Landau levels observed in strained photonic honeycomb lattices
Read about our work recently published on Light: Science & Applications in a Special Issue on the “Topological photonics and beyond: novel concepts and recent advances”:
Direct observation of photonic Landau levels and helical edge states in strained honeycomb lattices
One among the many remarkable properties of graphene, a two-dimensional carbon allotrope, is that its low-energy excitations are described by a Dirac equation for massless fermions. An inhomogeneous strain introduced, for example, as an elastic deformation of the honeycomb lattice, is equivalent to an artificial pseudo-magnetic field: in this case the energy spectrum of the Dirac electrons shows the formation of relativistic Landau levels.
Artificial graphene materials, such as photonic honeycomb lattices, offer a tunable implementation of the strain through a spatial modulation of the tight-binding couplings or through a physical deformation of the lattice.
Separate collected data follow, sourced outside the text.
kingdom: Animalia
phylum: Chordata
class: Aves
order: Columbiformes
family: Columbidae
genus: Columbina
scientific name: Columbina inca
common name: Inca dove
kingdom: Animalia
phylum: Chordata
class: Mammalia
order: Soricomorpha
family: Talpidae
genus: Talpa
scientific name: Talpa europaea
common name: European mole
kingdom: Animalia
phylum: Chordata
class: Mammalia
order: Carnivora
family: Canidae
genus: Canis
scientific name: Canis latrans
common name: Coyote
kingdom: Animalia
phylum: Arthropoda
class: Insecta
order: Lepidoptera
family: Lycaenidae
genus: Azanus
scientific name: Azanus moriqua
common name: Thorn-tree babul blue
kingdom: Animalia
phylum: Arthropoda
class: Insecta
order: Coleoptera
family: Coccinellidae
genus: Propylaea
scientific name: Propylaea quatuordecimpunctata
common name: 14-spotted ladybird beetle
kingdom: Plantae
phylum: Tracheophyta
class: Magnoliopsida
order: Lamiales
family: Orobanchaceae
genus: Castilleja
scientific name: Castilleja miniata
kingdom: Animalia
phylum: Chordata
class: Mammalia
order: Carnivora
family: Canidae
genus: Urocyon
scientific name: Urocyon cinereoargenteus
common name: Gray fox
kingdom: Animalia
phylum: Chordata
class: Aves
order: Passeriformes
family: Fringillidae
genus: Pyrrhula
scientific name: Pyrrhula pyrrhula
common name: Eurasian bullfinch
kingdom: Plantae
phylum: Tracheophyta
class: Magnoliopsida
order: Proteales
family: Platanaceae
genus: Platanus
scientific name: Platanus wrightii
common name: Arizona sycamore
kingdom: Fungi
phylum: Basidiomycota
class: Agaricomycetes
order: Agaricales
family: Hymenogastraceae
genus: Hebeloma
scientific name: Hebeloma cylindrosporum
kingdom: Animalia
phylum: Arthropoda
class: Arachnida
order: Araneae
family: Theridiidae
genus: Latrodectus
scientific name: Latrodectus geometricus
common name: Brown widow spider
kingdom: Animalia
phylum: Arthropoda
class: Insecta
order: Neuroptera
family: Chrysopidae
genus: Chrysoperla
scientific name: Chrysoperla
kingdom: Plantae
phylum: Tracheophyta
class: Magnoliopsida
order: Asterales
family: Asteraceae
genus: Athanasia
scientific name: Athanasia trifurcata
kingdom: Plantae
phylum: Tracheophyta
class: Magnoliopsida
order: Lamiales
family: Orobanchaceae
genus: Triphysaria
In our recent collaboration with the group of Alberto Amo and Jacqueline Bloch, we show a measurement of the lowest Landau level wavefunctions in a strained photonic honeycomb lattice, for which we provide direct evidence of the sublattice symmetry breaking, a distinctive feature of synthetic pseudo-magnetic fields. Our realization implements helical edge states associated with Landau levels, demonstrating experimentally a novel way of engineering propagating edge states in photonic lattices.